The Bank of England kept its policy rate steady at 3.75 percent on Thursday, cautioning that Middle East tensions have injected “highly uncertain” volatility into global energy prices.
The Monetary Policy Committee voted 8-1 to hold the Bank Rate, with one member advocating a 25-basis-point hike to 4 percent, per the bank’s statement.
Monetary policy can’t sway energy prices directly, the BoE noted, but it will be calibrated to guide the economy’s adjustment toward sustainably hitting the 2 percent inflation target. “The policy stance required to achieve this will depend on the scale and duration of the shock, and how it propagates through the economy,” it said.

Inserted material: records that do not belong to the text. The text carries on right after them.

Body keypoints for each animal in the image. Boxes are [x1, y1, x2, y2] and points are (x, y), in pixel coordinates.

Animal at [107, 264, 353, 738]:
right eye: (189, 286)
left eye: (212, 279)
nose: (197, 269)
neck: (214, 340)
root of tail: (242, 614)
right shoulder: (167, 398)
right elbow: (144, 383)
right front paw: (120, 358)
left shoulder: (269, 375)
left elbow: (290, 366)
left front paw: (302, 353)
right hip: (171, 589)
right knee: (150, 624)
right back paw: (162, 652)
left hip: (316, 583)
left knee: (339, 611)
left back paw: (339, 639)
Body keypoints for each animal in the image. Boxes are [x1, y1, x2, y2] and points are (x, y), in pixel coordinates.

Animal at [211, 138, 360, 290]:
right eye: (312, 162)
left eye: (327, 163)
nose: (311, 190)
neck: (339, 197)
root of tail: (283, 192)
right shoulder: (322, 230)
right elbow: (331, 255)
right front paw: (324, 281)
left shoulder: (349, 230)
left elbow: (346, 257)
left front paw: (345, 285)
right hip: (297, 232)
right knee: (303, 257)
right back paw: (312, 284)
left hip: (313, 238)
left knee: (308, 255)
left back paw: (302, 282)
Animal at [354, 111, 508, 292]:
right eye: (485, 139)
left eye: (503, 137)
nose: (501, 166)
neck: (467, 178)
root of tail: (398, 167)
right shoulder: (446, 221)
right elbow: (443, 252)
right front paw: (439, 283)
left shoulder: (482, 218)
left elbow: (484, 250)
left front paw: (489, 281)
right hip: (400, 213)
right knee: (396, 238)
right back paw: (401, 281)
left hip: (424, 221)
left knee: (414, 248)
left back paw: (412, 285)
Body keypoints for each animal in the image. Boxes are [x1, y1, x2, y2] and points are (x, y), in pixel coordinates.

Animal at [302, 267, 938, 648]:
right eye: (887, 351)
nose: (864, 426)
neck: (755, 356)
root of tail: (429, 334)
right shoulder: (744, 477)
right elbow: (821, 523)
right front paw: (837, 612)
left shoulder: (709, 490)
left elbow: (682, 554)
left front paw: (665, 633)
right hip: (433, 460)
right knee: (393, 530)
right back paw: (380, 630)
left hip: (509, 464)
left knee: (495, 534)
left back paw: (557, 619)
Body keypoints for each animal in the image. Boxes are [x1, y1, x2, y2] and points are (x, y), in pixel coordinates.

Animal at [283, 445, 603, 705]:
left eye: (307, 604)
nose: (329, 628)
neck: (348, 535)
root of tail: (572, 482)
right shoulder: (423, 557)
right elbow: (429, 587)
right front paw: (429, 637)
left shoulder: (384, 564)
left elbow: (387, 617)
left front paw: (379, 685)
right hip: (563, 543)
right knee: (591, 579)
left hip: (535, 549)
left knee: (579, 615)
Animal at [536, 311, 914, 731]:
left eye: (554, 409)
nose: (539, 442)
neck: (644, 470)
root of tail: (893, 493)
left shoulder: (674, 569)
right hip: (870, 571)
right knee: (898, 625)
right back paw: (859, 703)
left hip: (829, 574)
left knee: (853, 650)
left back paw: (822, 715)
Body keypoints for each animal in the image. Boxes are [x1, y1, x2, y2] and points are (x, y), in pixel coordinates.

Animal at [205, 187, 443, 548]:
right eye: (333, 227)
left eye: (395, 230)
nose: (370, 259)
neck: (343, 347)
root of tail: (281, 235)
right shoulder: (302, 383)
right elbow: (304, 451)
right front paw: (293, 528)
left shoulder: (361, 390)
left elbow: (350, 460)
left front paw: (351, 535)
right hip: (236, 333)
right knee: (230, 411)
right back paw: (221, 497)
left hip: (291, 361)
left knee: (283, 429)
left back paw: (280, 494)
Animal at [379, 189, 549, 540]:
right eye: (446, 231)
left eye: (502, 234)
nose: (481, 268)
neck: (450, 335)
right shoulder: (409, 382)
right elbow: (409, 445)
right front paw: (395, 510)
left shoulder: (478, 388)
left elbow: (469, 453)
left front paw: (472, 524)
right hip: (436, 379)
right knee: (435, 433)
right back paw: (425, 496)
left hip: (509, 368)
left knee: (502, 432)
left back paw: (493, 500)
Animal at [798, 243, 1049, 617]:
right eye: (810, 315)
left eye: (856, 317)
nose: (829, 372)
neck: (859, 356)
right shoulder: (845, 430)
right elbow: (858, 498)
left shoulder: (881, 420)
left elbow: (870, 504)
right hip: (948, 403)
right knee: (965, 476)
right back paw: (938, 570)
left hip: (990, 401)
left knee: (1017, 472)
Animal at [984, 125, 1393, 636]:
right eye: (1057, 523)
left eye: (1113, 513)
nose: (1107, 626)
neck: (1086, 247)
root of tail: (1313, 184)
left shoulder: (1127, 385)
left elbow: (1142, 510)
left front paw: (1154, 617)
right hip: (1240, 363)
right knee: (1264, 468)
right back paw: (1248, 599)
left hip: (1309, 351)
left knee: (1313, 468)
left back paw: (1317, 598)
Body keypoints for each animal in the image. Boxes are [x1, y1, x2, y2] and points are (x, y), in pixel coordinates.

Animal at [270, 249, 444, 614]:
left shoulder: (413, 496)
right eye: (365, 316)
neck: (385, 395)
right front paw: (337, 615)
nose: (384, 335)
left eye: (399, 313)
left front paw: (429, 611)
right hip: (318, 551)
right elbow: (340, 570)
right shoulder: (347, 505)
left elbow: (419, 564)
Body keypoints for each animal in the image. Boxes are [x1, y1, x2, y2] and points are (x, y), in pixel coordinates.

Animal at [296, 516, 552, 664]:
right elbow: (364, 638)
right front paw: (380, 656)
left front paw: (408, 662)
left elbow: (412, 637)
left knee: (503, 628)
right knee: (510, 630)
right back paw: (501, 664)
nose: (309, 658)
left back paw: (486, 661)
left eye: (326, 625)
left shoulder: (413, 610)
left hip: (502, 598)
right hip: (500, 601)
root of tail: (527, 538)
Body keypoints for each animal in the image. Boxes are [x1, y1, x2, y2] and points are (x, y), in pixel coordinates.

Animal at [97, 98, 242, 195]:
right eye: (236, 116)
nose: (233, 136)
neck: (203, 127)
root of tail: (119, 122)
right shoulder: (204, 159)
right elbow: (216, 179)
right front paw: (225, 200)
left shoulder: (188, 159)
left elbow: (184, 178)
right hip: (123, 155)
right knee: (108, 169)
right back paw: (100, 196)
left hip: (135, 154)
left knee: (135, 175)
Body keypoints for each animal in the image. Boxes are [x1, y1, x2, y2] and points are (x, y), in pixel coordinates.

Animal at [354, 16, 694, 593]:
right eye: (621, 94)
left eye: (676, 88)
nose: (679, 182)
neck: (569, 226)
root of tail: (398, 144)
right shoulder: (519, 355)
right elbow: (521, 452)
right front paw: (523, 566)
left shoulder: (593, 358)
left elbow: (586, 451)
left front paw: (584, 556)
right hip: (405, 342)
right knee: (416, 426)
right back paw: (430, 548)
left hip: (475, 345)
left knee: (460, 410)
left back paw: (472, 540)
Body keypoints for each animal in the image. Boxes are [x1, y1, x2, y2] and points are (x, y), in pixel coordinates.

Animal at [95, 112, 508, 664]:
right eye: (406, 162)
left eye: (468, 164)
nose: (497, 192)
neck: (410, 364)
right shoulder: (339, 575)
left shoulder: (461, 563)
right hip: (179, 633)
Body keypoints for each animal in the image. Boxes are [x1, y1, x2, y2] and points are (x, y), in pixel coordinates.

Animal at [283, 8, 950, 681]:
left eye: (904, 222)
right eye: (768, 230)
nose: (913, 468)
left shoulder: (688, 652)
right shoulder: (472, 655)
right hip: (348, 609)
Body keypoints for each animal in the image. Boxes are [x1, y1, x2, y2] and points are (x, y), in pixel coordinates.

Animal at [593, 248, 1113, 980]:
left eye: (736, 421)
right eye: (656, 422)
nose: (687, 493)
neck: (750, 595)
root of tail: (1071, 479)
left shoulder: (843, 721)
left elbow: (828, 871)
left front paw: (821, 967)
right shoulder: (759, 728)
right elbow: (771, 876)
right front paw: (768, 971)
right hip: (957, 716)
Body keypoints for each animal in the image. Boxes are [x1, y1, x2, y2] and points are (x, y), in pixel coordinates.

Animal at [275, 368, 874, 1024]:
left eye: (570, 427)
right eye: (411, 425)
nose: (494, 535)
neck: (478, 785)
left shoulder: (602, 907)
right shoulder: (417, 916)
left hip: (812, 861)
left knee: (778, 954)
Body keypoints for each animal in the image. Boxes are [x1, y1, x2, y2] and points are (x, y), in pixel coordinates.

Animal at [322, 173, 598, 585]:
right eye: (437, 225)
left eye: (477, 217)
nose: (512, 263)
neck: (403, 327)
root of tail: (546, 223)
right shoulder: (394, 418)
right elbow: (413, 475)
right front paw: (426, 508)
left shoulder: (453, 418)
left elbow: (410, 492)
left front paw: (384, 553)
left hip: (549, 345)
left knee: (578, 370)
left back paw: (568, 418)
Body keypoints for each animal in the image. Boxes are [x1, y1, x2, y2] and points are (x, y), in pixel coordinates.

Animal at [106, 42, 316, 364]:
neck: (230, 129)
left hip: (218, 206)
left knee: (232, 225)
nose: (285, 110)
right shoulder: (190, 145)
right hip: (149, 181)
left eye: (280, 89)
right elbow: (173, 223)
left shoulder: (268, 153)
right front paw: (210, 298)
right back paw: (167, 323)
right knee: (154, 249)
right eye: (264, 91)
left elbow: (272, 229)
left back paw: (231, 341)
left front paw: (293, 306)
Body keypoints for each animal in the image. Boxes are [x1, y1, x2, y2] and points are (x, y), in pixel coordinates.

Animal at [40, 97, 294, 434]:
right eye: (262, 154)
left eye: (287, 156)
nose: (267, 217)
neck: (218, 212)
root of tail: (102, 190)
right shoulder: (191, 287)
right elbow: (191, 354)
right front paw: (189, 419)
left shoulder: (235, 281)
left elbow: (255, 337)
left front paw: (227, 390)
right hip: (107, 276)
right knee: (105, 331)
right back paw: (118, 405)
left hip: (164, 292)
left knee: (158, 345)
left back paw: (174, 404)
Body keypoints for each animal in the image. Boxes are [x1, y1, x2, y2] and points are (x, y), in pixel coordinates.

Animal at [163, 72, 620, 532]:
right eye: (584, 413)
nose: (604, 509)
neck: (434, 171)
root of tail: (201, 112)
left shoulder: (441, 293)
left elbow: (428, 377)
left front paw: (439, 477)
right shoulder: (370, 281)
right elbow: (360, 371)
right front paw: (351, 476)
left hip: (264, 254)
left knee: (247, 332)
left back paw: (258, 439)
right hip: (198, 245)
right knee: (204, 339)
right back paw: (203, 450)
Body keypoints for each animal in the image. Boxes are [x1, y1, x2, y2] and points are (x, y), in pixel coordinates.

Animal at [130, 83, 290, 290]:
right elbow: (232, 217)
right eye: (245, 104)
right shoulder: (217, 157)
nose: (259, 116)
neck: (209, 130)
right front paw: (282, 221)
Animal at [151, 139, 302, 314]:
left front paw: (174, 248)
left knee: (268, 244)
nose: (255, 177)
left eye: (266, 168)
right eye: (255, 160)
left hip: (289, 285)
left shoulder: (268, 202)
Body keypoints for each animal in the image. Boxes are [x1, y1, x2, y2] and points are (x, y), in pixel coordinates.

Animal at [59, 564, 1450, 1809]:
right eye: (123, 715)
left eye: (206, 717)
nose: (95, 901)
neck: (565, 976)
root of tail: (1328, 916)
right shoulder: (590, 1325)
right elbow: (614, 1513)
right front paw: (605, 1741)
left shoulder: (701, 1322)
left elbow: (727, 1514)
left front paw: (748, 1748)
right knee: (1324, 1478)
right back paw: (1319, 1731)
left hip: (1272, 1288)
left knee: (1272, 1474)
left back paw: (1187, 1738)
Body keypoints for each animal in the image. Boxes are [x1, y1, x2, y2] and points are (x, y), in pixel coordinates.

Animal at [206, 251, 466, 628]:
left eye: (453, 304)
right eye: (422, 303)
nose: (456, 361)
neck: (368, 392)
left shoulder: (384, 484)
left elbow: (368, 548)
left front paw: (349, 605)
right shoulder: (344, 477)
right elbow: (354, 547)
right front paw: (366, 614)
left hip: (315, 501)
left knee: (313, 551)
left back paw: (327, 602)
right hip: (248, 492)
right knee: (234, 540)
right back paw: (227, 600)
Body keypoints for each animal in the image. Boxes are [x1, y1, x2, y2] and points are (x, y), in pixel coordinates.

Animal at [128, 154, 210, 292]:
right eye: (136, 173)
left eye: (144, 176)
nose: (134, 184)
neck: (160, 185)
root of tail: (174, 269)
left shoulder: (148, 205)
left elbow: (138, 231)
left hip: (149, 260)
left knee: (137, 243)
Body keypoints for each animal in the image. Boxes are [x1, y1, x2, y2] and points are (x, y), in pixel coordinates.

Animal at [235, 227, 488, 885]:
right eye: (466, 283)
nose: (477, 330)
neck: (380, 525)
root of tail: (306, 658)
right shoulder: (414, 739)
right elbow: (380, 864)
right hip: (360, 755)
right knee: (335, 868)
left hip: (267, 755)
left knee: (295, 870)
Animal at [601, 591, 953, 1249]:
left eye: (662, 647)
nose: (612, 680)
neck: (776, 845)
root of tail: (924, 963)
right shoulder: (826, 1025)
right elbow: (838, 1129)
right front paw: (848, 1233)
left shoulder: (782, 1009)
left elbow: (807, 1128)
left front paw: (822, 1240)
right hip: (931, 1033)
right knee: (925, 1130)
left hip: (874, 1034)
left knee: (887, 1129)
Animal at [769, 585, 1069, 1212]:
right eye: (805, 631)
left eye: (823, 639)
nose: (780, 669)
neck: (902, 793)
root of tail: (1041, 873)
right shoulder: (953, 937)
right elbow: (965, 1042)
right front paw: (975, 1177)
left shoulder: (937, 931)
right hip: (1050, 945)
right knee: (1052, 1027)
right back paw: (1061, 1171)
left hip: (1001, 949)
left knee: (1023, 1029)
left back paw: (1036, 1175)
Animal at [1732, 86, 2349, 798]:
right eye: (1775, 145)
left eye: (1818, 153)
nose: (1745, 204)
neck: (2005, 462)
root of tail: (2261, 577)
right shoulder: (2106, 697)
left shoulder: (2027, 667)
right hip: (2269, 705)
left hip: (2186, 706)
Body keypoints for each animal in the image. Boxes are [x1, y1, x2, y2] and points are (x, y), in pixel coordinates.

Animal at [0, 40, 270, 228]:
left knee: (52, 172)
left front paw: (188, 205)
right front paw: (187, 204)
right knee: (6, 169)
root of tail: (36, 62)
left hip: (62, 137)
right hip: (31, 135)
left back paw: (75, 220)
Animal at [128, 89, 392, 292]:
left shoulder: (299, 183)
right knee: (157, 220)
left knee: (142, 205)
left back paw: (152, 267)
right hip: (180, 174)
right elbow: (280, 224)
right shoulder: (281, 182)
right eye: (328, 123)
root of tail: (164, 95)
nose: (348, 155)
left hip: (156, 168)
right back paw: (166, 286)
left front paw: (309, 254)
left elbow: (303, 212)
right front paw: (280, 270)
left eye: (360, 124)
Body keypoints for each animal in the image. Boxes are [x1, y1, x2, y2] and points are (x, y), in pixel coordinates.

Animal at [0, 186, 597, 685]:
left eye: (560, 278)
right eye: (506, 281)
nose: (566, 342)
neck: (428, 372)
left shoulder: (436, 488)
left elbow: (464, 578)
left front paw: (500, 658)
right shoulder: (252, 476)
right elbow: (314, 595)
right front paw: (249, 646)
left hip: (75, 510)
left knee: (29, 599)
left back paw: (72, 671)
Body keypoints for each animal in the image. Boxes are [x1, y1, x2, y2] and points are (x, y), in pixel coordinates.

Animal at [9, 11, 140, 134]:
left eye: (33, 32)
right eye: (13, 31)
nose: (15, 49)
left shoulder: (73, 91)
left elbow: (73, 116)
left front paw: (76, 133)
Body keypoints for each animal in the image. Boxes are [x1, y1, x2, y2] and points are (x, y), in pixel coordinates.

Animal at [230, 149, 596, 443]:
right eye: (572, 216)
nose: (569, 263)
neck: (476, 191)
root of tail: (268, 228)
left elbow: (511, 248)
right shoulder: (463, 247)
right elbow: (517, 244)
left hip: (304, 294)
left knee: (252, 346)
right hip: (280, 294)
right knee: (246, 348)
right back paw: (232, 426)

Read more: BoE faces pressure as U.K. inflation nudges higher to 2.2 percent in July on energy cost
U.K. inflation hits 3.3 percent
U.K. CPI inflation has climbed to 3.3 percent and may peak higher later this year as energy cost pass-throughs ripple wider, the bank projected—drawing on real-time data amid the Iran war’s oil disruptions.
It flagged risks of “material second-round effects” in pricing and wages, necessitating policy countermeasures.
Offsetting this, a softening labour market and decelerating economy could naturally temper inflation, while post-conflict financial tightening aids the cooldown.
“Taking all the risks to the economic outlook into account, the Committee judges that it is appropriate to maintain Bank Rate at this meeting,” the statement further said.
The MPC pledged vigilant tracking of Middle East developments and their U.K. fallout, emphasizing data-dependent flexibility in line with global central bank pauses.